Die Herstellung von Paniers (Reifröcken)

 

Reifrock-KarikaturDer Begriff Panier wird je nach Autor unterschiedlich verwendet. Bei mir ist es der Oberbegriff für Rockunterbauten des 18. Jahrhunderts, unabhängig von der Form. Woanders unterscheidet man Paniers (bei mir: große Paniers) von Poschen/Pochen/Poches.

Bevor Du anfängst, überlege, welche Panierform Du brauchst. Rock und Kleid müssen in Weite und Saumverlauf auf das Panier angepaßt werden, so daß man später nicht einfach ein größeres oder kleineres Panier dazu tragen kann: Der Saum würde schief hängen. Die Entscheidung für eine Panierform muß also zuerst fallen.

Welche Form richtig ist, ist von mehreren Faktoren abhängig: Vom Zeitrahmen, dem Zweck des Kleides (informell, formell, höfisch) und dem darzustellenden Sozialstatus. Dann gibt es zwei Dimensionen zu beachten: die vertikale (Aufschnitt oder Silhouette) und die horizontale, sprich welche Form das Stück Boden hat, das der Rock bedeckt, wie in dieser Skizze:

Die relativen Größen der Ovale sind nicht zufällig, aber auch nicht exakt: In den 1740ern waren die Paniers am breitesten und flachsten. Daumenregel: Je formeller der Anlaß und je höher auf der sozialen Leiter die Trägerin, desto breiter darf das Panier sein. So trägt eine Frau niederen Adels zur Hochzeit möglicherweise ein überdurchschnittlich großes Panier, das für eine Dame des Hofadels fast alltäglich ist. Eine Frau der bürgerlichen Mittelschicht hingegen würde wohl eher wirtschaftlich denken und selbst zur Hochzeit das gleiche Panier wählen wie im Alltag, so daß Kleid und Panier danach als Sonntagsstaat getragen werden konnten.

-- Datenübersicht --
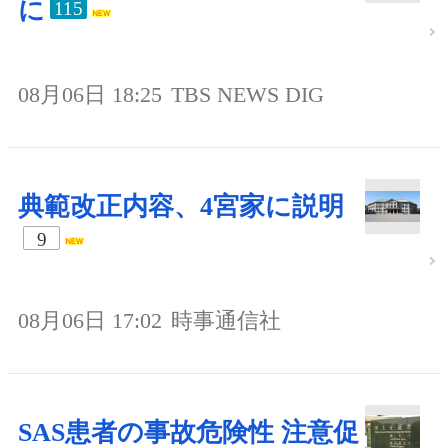
に
115
08月06日 18:25
TBS NEWS DIG
典範改正内容、4宮家に説明
9
08月06日 17:02
時事通信社
SAS患者の事故危険性 注意促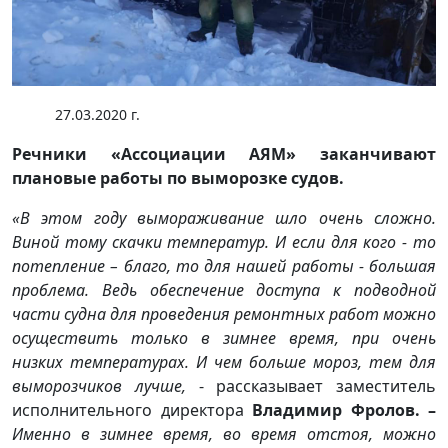
27.03.2020 г.
Речники «Ассоциации АЯМ» заканчивают
плановые работы по выморозке судов.
«В этом году вымораживание шло очень сложно.
Виной тому скачки температур. И если для кого - то
потепление – благо, то для нашей работы - большая
проблема. Ведь обеспечение доступа к подводной
части судна для проведения ремонтных работ можно
осуществить только в зимнее время, при очень
низких температурах. И чем больше мороз, тем для
выморозчиков лучше,
- рассказывает заместитель
исполнительного директора
Владимир Фролов. –
Именно в зимнее время, во время отстоя, можно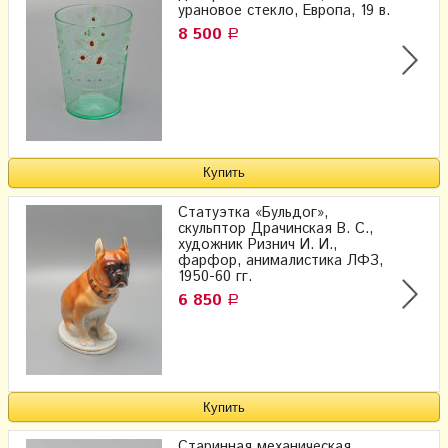
урановое стекло, Европа, 19 в.
8 500
Р
Статуэтка «Бульдог»,
скульптор Драчинская В. С.,
художник Ризнич И. И.,
фарфор, анималистика ЛФЗ,
1950-60 гг.
6 850
Р
Старинная механическая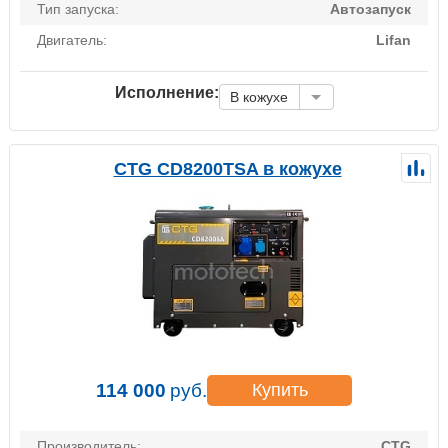
Тип запуска:
Автозапуск
Двигатель:
Lifan
Исполнение:
В кожухе
CTG CD8200TSA в кожухе
114 000
руб.
Купить
Производитель:
CTG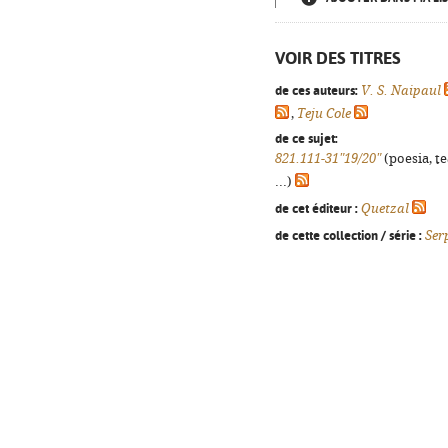
VOIR DES TITRES
de ces auteurs:
V. S. Naipaul
,
Teju Cole
de ce sujet:
821.111-31"19/20"
(poesia, t
...)
de cet éditeur :
Quetzal
de cette collection / série :
Ser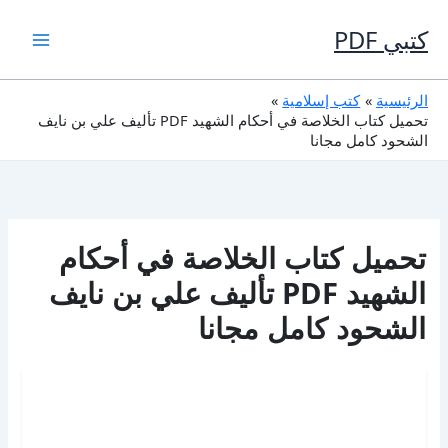
خطي
لى
كتبي PDF
لمحتوى
الرئيسية
كتب إسلامية
تحميل كتاب الخلاصة في أحكام الشهيد PDF تأليف علي بن نايف
الشحود كامل مجانا
تحميل كتاب الخلاصة في أحكام
الشهيد PDF تأليف علي بن نايف
الشحود كامل مجانا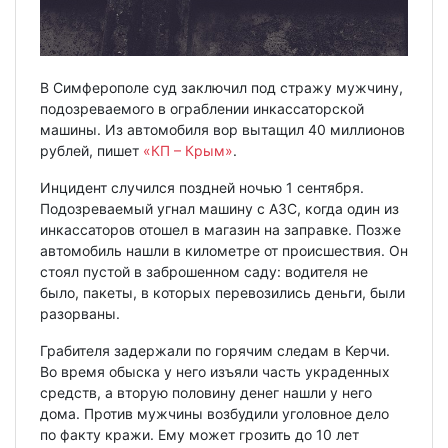
В Симферополе суд заключил под стражу мужчину,
подозреваемого в ограблении инкассаторской
машины. Из автомобиля вор вытащил 40 миллионов
рублей, пишет
«КП – Крым»
.
Инцидент случился поздней ночью 1 сентября.
Подозреваемый угнал машину с АЗС, когда один из
инкассаторов отошел в магазин на заправке. Позже
автомобиль нашли в километре от происшествия. Он
стоял пустой в заброшенном саду: водителя не
было, пакеты, в которых перевозились деньги, были
разорваны.
Грабителя задержали по горячим следам в Керчи.
Во время обыска у него изъяли часть украденных
средств, а вторую половину денег нашли у него
дома. Против мужчины возбудили уголовное дело
по факту кражи. Ему может грозить до 10 лет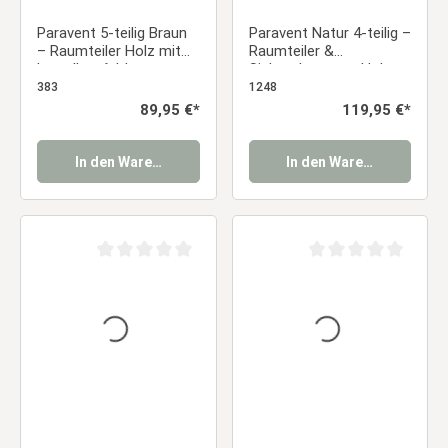
Paravent 5-teilig Braun
Paravent Natur 4-teilig –
– Raumteiler Holz mit
Raumteiler &
Lamellen, faltbarer
Sichtschutz aus Holz
Sichtschutz 170 cm
mit Lamellen
383
1248
Regulärer Preis:
89,95 €*
Regulärer Preis:
119,95 €*
In den Warenkorb
In den Warenkorb
Durchschnittliche Bewertung von 0 von 5 Sternen
Durchschnittliche Be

-- Übungsaufgaben --
1. Kopieren Sie aus dem Text über Paniers wortgetreu die Passage von „Bevor Du anfängst, überlege, welche“ bis „also zuerst fallen.“.
2. Führen Sie den Text über die Herstellung von Paniers nach seinem letzten Satz weiter.

-- Ergebnisse je Aufgabe --
1.
Bevor Du anfängst, überlege, welche Panierform Du brauchst. Rock und Kleid müssen in Weite und Saumverlauf auf das Panier angepaßt werden, so daß man später nicht einfach ein größeres oder kleineres Panier dazu tragen kann: Der Saum würde schief hängen. Die Entscheidung für eine Panierform muß also zuerst fallen.

2.
Die Vertikale ist etwas schwieriger. In den 20ern/30er war sie eher kuppelförmig, in den 40ern etwas eckiger (trapezförmig, manchmal auch regelrecht rechteckig), in den 50ern und 60ern wiederum kuppelförmig, aber insgesamt kleiner, in den frühen 70ern relativ unauffällig und oft schon durch schlichte Hüftpolster ersetzt. Ab den späten 70ern waren nur noch Hüft- und Pokissen üblich*. Die breite Panierform fand jedoch für formelle Kleidung (Hochzeit, Hof) bis in die 80er hinein Verwendung, in manchen Regionen sogar noch viel später. Vor allem vom englischen Hof ist bekannt, daß die offizielle Hoftracht auch nach 1800 noch ein Panier verlangte – was im Verein mit der zu jener Zeit üblichen hohen Empiretaille äußerst dämlich aussah.

Die folgende Anleitung unterscheidet große Paniers, also etwa wadenlange Reifröcke, wie sie bis um 1750 üblich waren, und Poches, also zwei getrennte Hüftkörbe. Daneben gab es von ca. 1750 bis 1780 noch die sogenannten Springröcke, die von der Machart her den großen Paniers ähneln, aber nur bis zur Hüfte oder bis knapp oberhalb der Knie reichen. Da der Rock ab der Hüfte ohne Stütze ist, ergibt ein kurzer Springrock eine eher eckige Form, während ein knapp knielanger eine etwas ausgestellte Form ergibt, wie sie auch durch Poschen erzielt wird. Den Schnitt für einen Springrock kann man leicht aus dem für ein großes Panier ableiten, indem man sich auf die obersten zwei Reifen (einen schrägen und einen horizontalen) beschränkt.

 
Großes, trapezförmiges Panier Springrock Eckiges Panier Poschen

 

Das Material

Für alle Varianten

Paniers und Poschen waren meist aus schlichtem, naturfarbigem und mittelstarkem Leinen, das bestenfalls gechintzt war. Exemplare aus gestreiftem Leinen gibt es relativ häufig und auch ein klein kariertes Exemplar ist mir bekannt. Anderweitig gemusterter Stoff und anderes Material ist mir bisher nicht begegnet.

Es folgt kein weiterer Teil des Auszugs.